Processing it is providing a challenge beyond most smaller companies and equally challenging to major corporations and large collection societies alike.
Logic implies that collecting rights together into chunks sufficiently big enough for the digital distributors to manage would appear sensible.
Yet today some companies, Apple being one example, seem to prefer to deal with thousands of licensors.
Why is that? Given the complexities of the rights ecosystem, it makes no sense.
At the same time the music industry’s largest rights owners have been handed an opportunity to steal a march on smaller companies by simply leveraging their size, not the quality of their repertoire.
“WHERE IS THE REALISTIC COMPETITION FOR AMAZON, YOUTUBE OR APPLE?”
The legislative position in the US and the EU does not assist in making anything easier.
The modern mantra of competitiveness makes it illegal to conduct sensible discussion between interested parties.
At the same time it does nothing whatsoever about the monopsony enjoyed by the digital licensees, who invariably will set the terms of any negotiation by wielding the hammer of being the only buyer.
Where is the realistic competition for Amazon, YouTube or Apple, for instance?
All the while, the US rate courts are hobbling the free market activity of BMI and ASCAP and making preposterous judgements that prejudice the interests of composers and songwriters.
Thank goodness, then, that the US administration seems to be waking up to the fact that the regulatory control over the negotiation of rights is archaic and not fit for purpose, especially in the land of the free (there’s a pun in there somewhere).
The lifeblood of the commercial music industry has always been generated by innovative, imaginative, insurrectionist small players.
We all know the lists… Ralph Peer, Roy Acuff, Erteguns, Moss, Blackwell through to Domino’s Laurence Bell and XL’s Richard Russell etc.
I have always felt that the interdependence of the different parties within the commercial music value chain achieved an unlikely balance of interests, as seen in Alexander Calder’s elegant mobiles (pictured, main).
However, as with those beautiful mobiles, placing too much weight on one section risks the stability of whole piece.
Major publishers are now clearly endeavoring to obtain a higher return for the same use that smaller companies are able to obtain.
There is no blame in that, but it risks destroying the precious seed corn that this industry has always needed in order to grow.
“THIS FEBRILE ATMOSPHERE, OF ALL PARTIES REACHING FOR AN EVER-LARGER SLICE OF THE PIE, HAS LED TO A FRACTIOUS MUSIC MARKET.”
As for the major record companies, they are taking so much bread off the digital table that the indies have to survive on the crumbs.
Again, no blame there, it is their job to maximize their interests, but the damage it could do to creativity is inestimable.
The historic acceptance of the interdependence of the different sectors of our industry seems to be disappearing.
On top of the differing return of identical uses referred to above, we now have the astonishing precedent of a major record company saying in court that it has no interest in the benefit of its artists… REALLY!?
This febrile atmosphere, of all parties reaching for an ever larger slice of the pie, has led to a fractious market, where all participants are at each other’s throats – encouraged in part by a drift away from collective licensing.
My fear is that the basic infrastructure of licensing and distributing the revenues created by young music creators and entrepreneurs will eventually cease to exist.
Without the security of this stable structure, the role of the independent entrepreneur may no longer be viable, as we witness the conscious freezing out of opportunity for emerging talent.
The monopsony I refer to, enjoyed by the major digital players, is in danger of being replicated within the music industry.
An independent publisher or record company may soon find that the only way of enjoying the revenues that the majors receive is to license through them.
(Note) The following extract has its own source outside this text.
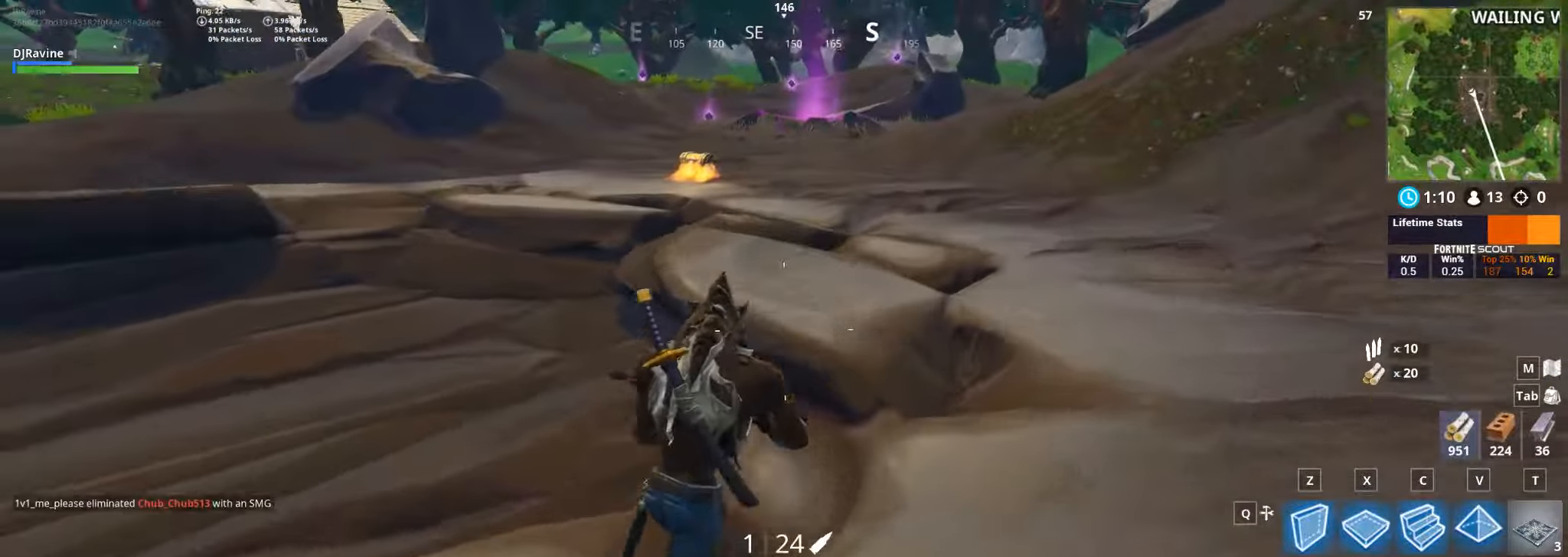
{"keys": ["d", "w"], "mouse": [], "events": [[200, "space", "up"]]}
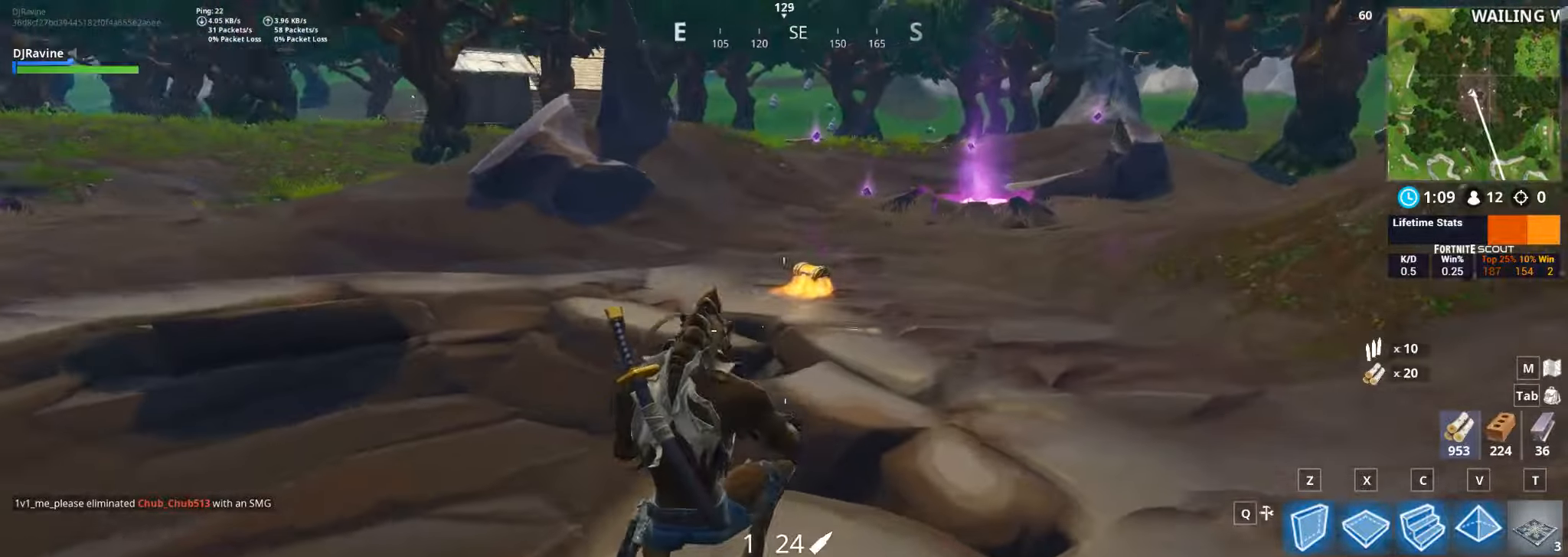
{"keys": ["d", "w"], "mouse": [], "events": []}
That is the end of independents and independence.
There is hope. Merlin has found a formula that allows indie record companies to achieve decent digital deals, notwithstanding those licensees who still try to avoid the collective organisations.
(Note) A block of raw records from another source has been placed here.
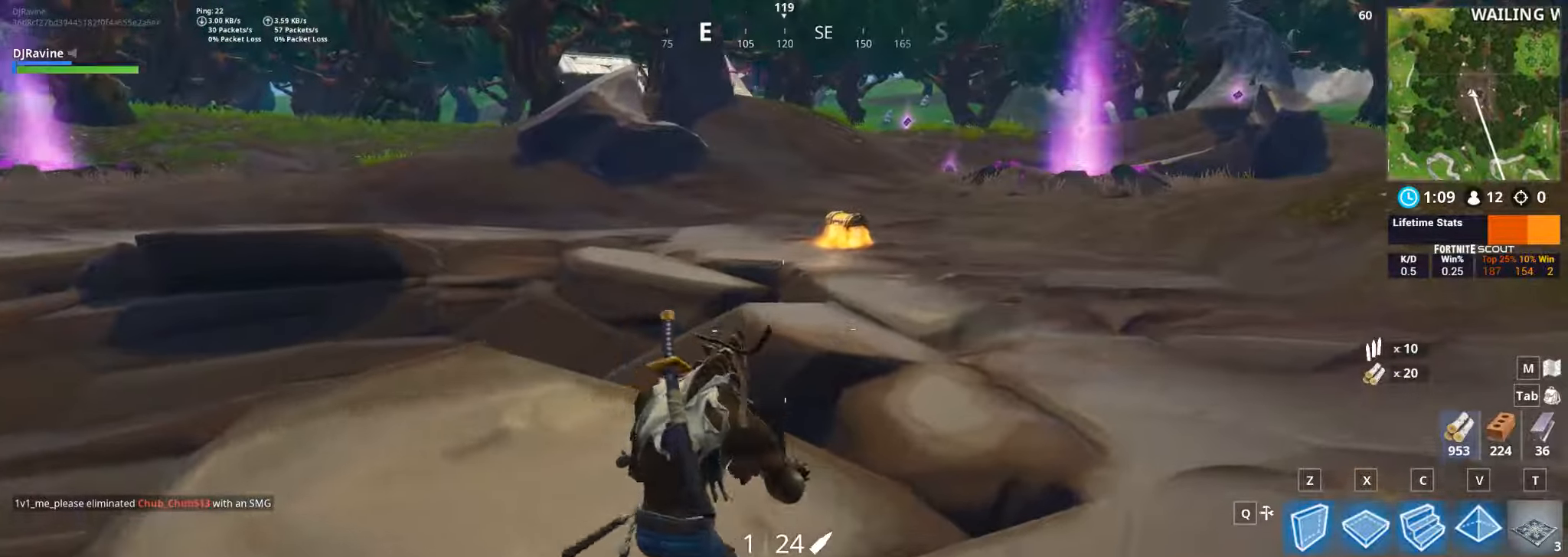
{"keys": ["d", "w"], "mouse": [], "events": []}
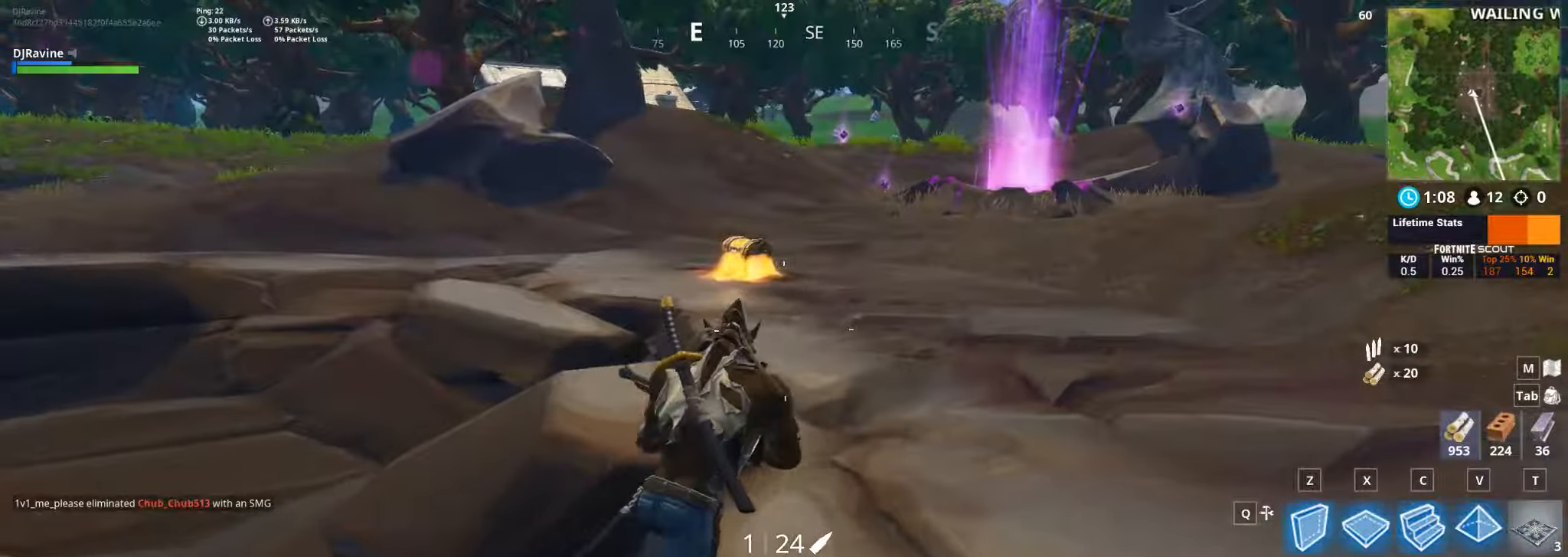
{"keys": ["d", "w"], "mouse": [], "events": []}
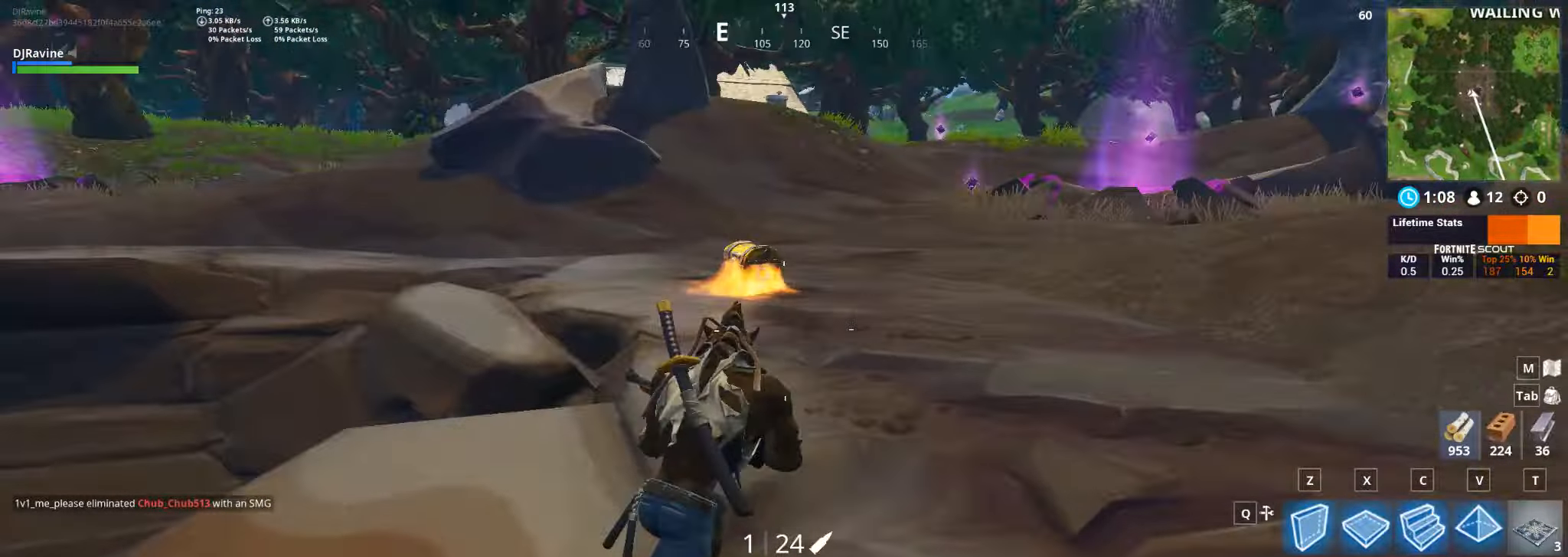
{"keys": ["d", "w"], "mouse": [], "events": []}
On the publishing side the UK publishers have set up IMPEL, which echoes the formation of Merlin. IMPEL is now attracting many US indie publishers and is going from strength to strength.
While the members of Merlin and IMPEL may be indies, their respective repertoires match any major in terms of history, breadth, diversity and importance.
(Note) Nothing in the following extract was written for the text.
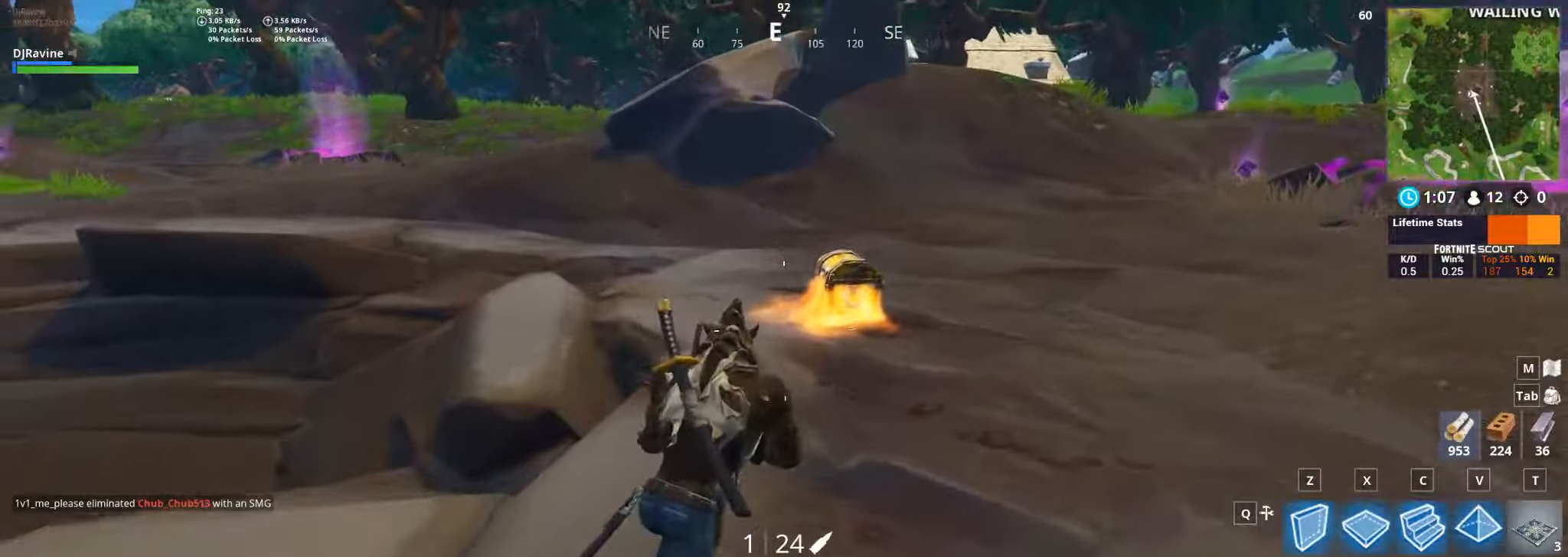
{"keys": ["w"], "mouse": [], "events": [[17, "d", "up"]]}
“AN INDEPENDENT PUBLISHER OR LABEL MAY SOON FIND THAT THE ONLY WAY OF ENJOYING THE REVENUES OF THE MAJORS IS TO LICENSE THROUGH THEM. THAT IS THE END OF INDEPENDENTS – AND INDEPENDENCE.”
I’m also encouraged by SESAC and HFA offering both mechanical and performance licensing solutions in the US and the acceptance by the EU that it is sensible for PRS, GEMA and STIM to pool resources, rather than see it as some sort of monopolistic plot.
Whilst not perfect by any means, these new developments at least indicate a recognition that new solutions are required to solve the business problems of individual music companies.
It is essential that creators and smaller companies continue to encourage collective organisations to remain effective and competitive.
Without them our entire revenue ecosystem has the potential to come crashing down.